極楽蝶

チャップリンの殺人狂時代の極楽蝶のレビュー・感想・評価

チャップリンの殺人狂時代(1947年製作の映画)
4.5
パンチの効いたアイロニーをたっぷりとまぶしたコメディ映画の秀作!! 殺人の場面のない殺人犯の物語。
この作品では、主人公で殺人犯のアンリ・ヴェルドゥ(チャップリン)が死刑の前に獄中で記者に語る「一人を殺せば悪党だが、百万人を殺せば英雄だ。 殺人は数によって神聖化される」があまりにも有名。だけど、僕が注目したい彼のセリフは、冒頭で自分の子供がネコと激しく遊んでいる時、「暴力は暴力を生む」と注意するセリフ。何気ないセリフだけど、殺人犯ヴェルドゥの本来的な性格を表しているような気がする。こんなヴェルドゥも生活のために殺人を犯してしまう、あるいは誰でもが殺人犯になり得るというアイロニーが込められているように思いますねぇ!!

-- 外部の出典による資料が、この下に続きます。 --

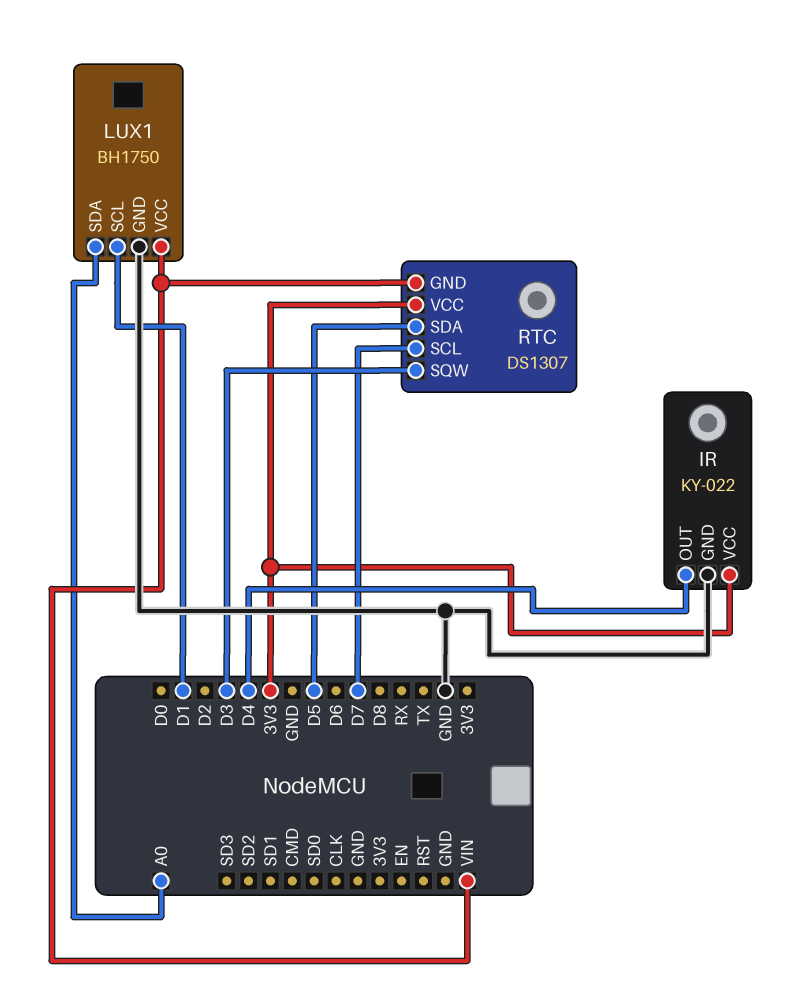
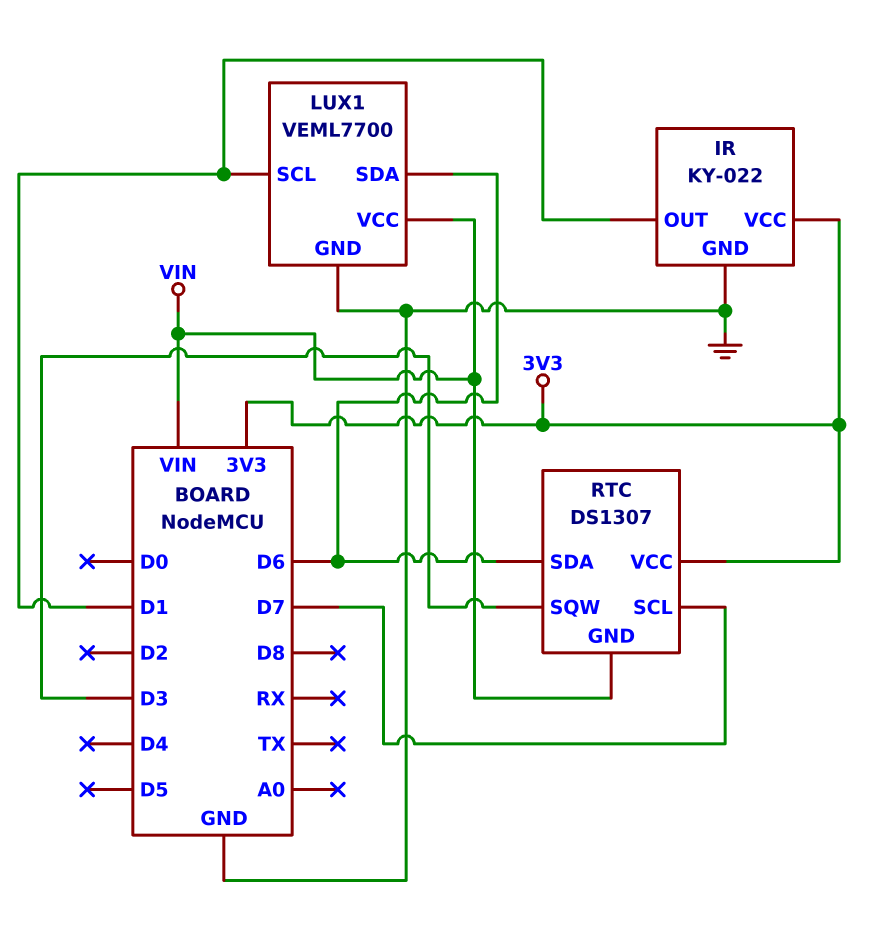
IR pin OUT: D4 -> D1
LUX1: BH1750 -> VEML7700
LUX1 pin SDA: A0 -> D6
RTC pin SDA: D5 -> D6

この作品のキーパーソンは、ヴェルドゥが雨の日に眠るように死んでいく毒薬を試すために自宅に招いた女性(マリリン・ナッシュ)だと思う。彼女は借りたタイプライターを質に入れたことで3か月間刑務所に入り、その間に病気の夫が亡くなった。それを聞いてヴェルドゥは毒薬の入った彼女のワインを捨て、お金まで渡して返す。何年か後、ヴェルドゥは高級車に乗る彼女に再会するが、その訳を聞くと軍需産業の社長と出会い、結婚したたという。世の中が不況で苦しんでいるとき、軍需産業だけは不況知らず。ヴェルドゥが彼女の名刺を破り捨てる場面も見逃してはいけないねぇ! 多くの労働者が不況に苦しんでいてもブルジョワはバーティーを楽しみ、労働者の苦しみの欠片も感じていたい!! チャップリンの視点はここにあるし、「殺人犯」はヴェルドゥなのか、不況知らずの軍需産業なのか、強烈な皮肉だよねぇ!!
ところで、ヴェルドゥの妻はなぜ車椅子だったのかなぁ!? その理由は作品中では語られていないけど、恐らく戦争のためだろうねぇ!?